Jean-Marc Dominici, premier militant nationaliste corse jugé pour avoir refusé de se soumettre aux obligations relatives à son inscription au Fichier judiciaire national automatisé des auteurs d'infractions terroristes (Fijait) a été condamné mardi à 500 euros d'amende.

Comme deux autres nationalistes, Felix Benedetti et Stéphane Tomasini jugés le 22 novembre pour des faits comparables, Jean-Marc Dominici refusait de communiquer son adresse pour son enregistrement dans ce fichier des auteurs d'actes terroristes. 

Ce militant de 40 ans avait été reconnu coupable d'un attentat contre la gendarmerie d'Aléria, le 21 octobre 2004, revendiqué par le FLNC du 22 octobre.

La même peine d'amende de 500 euros a été requise mercredi devant le tribunal correctionnel de Bastia à l'encontre de Felix Benedetti et Stéphane Tomasini.
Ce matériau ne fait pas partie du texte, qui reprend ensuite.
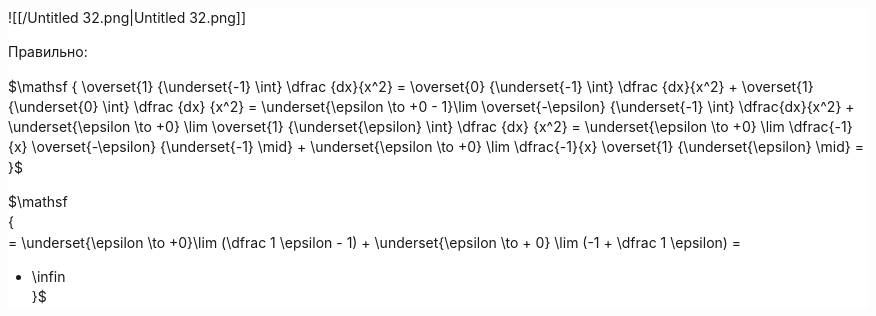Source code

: ![[/Untitled 32.png|Untitled 32.png]]

Правильно:

$\mathsf  
{  
\overset{1} {\underset{-1} \int} \dfrac {dx}{x^2} = \overset{0} {\underset{-1} \int} \dfrac {dx}{x^2} + \overset{1} {\underset{0} \int} \dfrac {dx} {x^2} = \underset{\epsilon \to +0 - 1}\lim \overset{-\epsilon} {\underset{-1} \int} \dfrac{dx}{x^2} + \underset{\epsilon \to +0} \lim \overset{1} {\underset{\epsilon} \int} \dfrac {dx} {x^2} = \underset{\epsilon \to +0} \lim \dfrac{-1}{x} \overset{-\epsilon} {\underset{-1} \mid} + \underset{\epsilon \to +0} \lim \dfrac{-1}{x} \overset{1} {\underset{\epsilon} \mid} =  
}$

$\mathsf  
{  
= \underset{\epsilon \to +0}\lim (\dfrac 1 \epsilon - 1) + \underset{\epsilon \to + 0} \lim (-1 + \dfrac 1 \epsilon) =  
+ \infin  
}$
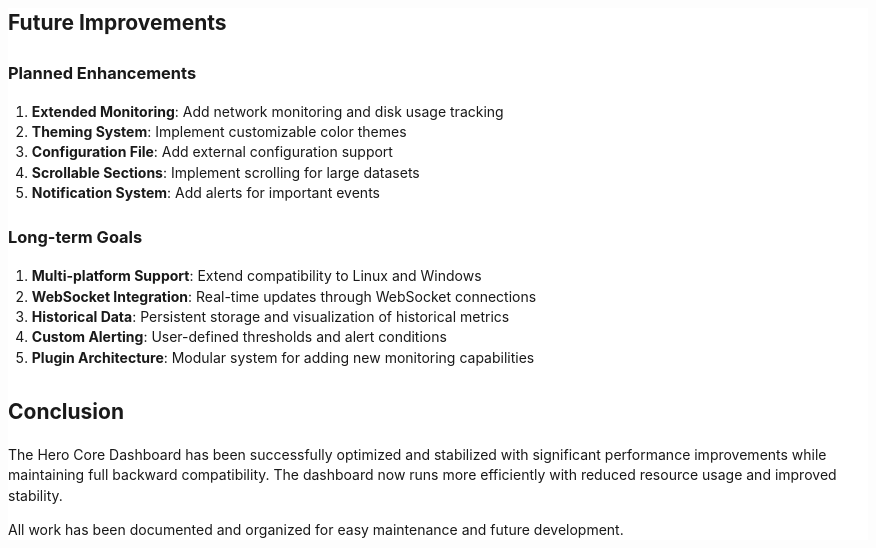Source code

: ## Future Improvements

### Planned Enhancements
1. **Extended Monitoring**: Add network monitoring and disk usage tracking
2. **Theming System**: Implement customizable color themes
3. **Configuration File**: Add external configuration support
4. **Scrollable Sections**: Implement scrolling for large datasets
5. **Notification System**: Add alerts for important events

### Long-term Goals
1. **Multi-platform Support**: Extend compatibility to Linux and Windows
2. **WebSocket Integration**: Real-time updates through WebSocket connections
3. **Historical Data**: Persistent storage and visualization of historical metrics
4. **Custom Alerting**: User-defined thresholds and alert conditions
5. **Plugin Architecture**: Modular system for adding new monitoring capabilities

## Conclusion

The Hero Core Dashboard has been successfully optimized and stabilized with significant performance improvements while maintaining full backward compatibility. The dashboard now runs more efficiently with reduced resource usage and improved stability.

All work has been documented and organized for easy maintenance and future development.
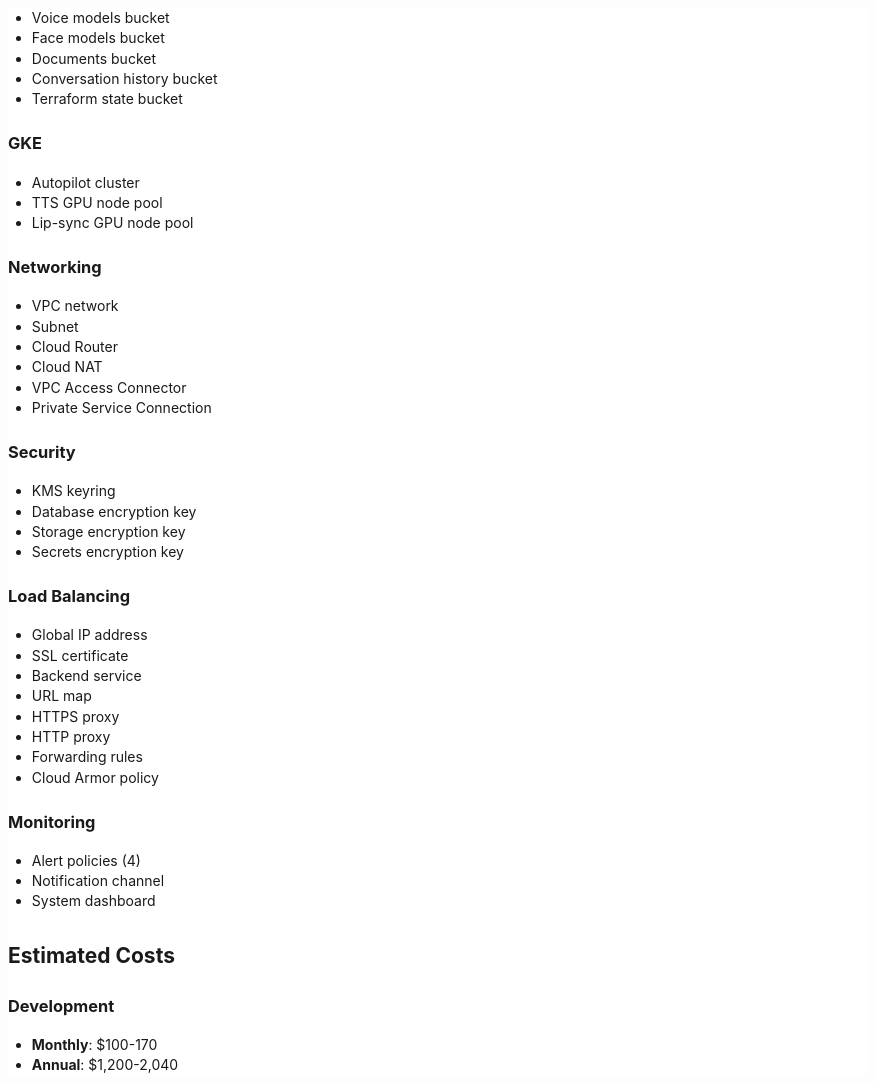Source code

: - Voice models bucket
- Face models bucket
- Documents bucket
- Conversation history bucket
- Terraform state bucket

### GKE

- Autopilot cluster
- TTS GPU node pool
- Lip-sync GPU node pool

### Networking

- VPC network
- Subnet
- Cloud Router
- Cloud NAT
- VPC Access Connector
- Private Service Connection

### Security

- KMS keyring
- Database encryption key
- Storage encryption key
- Secrets encryption key

### Load Balancing

- Global IP address
- SSL certificate
- Backend service
- URL map
- HTTPS proxy
- HTTP proxy
- Forwarding rules
- Cloud Armor policy

### Monitoring

- Alert policies (4)
- Notification channel
- System dashboard

## Estimated Costs

### Development

- **Monthly**: $100-170
- **Annual**: $1,200-2,040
Le tribunal a mis son jugement au 13 décembre.  

Depuis sa création en juillet 2016, les nationalistes corses, militants comme élus de cette mouvance qui compte trois députés et contrôle les institutions territoriales, contestent le fait que des Corses condamnés pour des actes qualifiés de terroristes doivent y être inscrits.

Ils invoquent le fait que ce fichier a été créé après les attentats jihadistes de janvier 2015 contre Charlie Hebdo et l'Hyper Cacher, et que selon eux, les nationalistes corses ne peuvent être traités pénalement de la même façon.

Selon la loi, les infractions "donnant lieu à un enregistrement (au Fijait) sont les infractions de terrorisme et de violation d'interdictions de sortie du territoire". Son but, exposé à l'époque par le ministère de la Justice, est de "faciliter l'identification des personnes et de prévenir le renouvellement des infractions à caractère terroriste.

Une trentaine de nationalistes corses, condamnés pour terrorisme, se seraient vus notifier leur inscription au Fijait (chiffres 2016).